DSXchange

Posted: **Fri Nov 24, 2006 4:08 am**

Hi,

Lately we're getting a lot of errors on
wCleanupCBOAggregates..JobControl (@AGR_CBO_ORIGINATING): Controller
problem: Error calling DSRunJob(CleanupAgrCBO), code=-14
[Timed out while waiting for an event] .
Before anyone mentions this: I have did a search and found that this is because of an overload of the system. I've also found the post about ecase 70788 (a patch to set DSD.RUN from 60 seconds
to 600 seconds ) which is offcource a workaround, not a solution

However: If I look at the load of our unix server this is not at it's limits when these errors occur(checked number of processes/CPU/memory/disk space), so it seems more of a datastage overload then a server overload.

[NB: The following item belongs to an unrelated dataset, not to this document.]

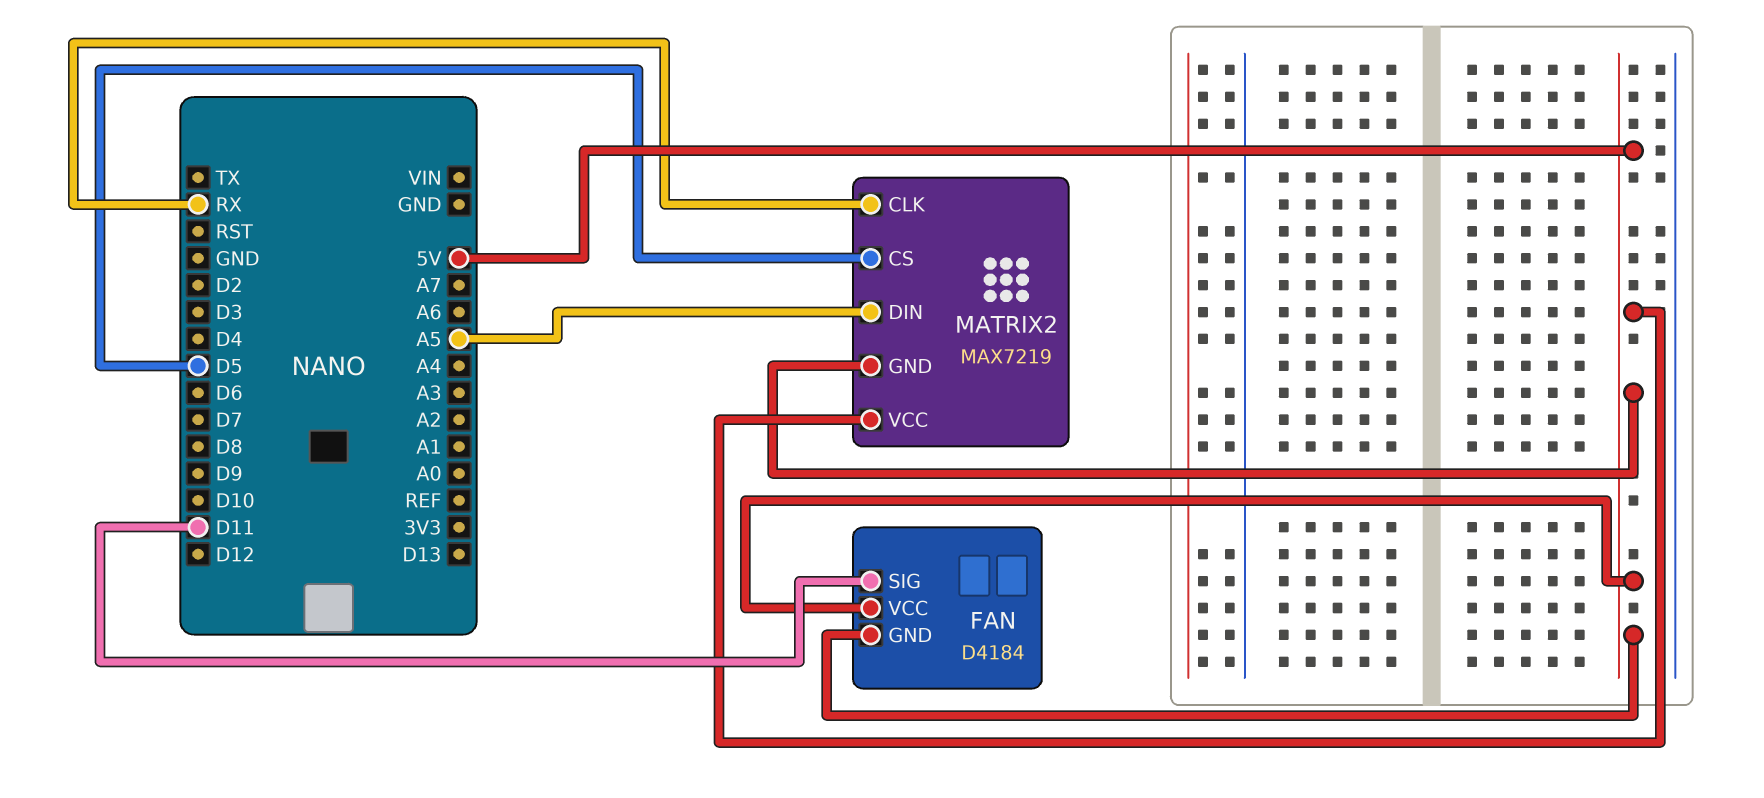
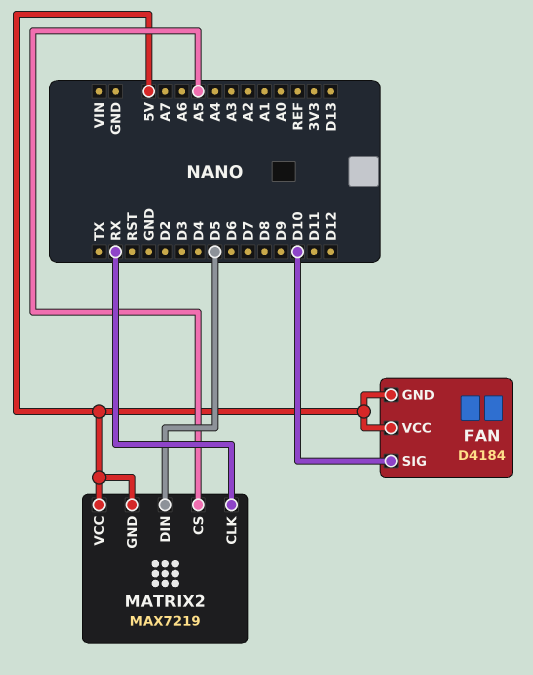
FAN pin SIG: D11 -> D10
MATRIX2 pin CS: D5 -> A5
MATRIX2 pin DIN: A5 -> D5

Does anyone have an idea about the deciding factor in this?
Example is there a difference between
-50 jobs with 2 sequential stages being started together
-2 jobs with 50 sequential stages being started together
- 2 jobs with 5 stages, each using 10 parallel processes.

this way we can check what the best way is to resolve this: do we mainly sequentialize (if that's a word?) the workflows to start less parallel jobs, do we split jobs into multiple smaller jobs, or do we decrease the parallelism inside the jobs?

Posted: **Fri Nov 24, 2006 4:17 am**

You should activate your APT_DUMP_SCORE variable in order to see how many pids are actually started. This will depend on your APT_CONFIG node configuration as well as whether or not your database is partitioned and you use that functionality.

Increasing/decreasing the number of nodes in your configuration file will make a significant difference in number of process fired off by PX and in many cases it is more efficient to use a 1-node configuration (even on a system with many CPUs) than a 4-node or more configuration.

Posted: **Fri Nov 24, 2006 12:58 pm**

Use some of the other reporting environment variables, to capture the process IDs of the player processes and their memory consumption. Relate these back to your UNIX system monitoring.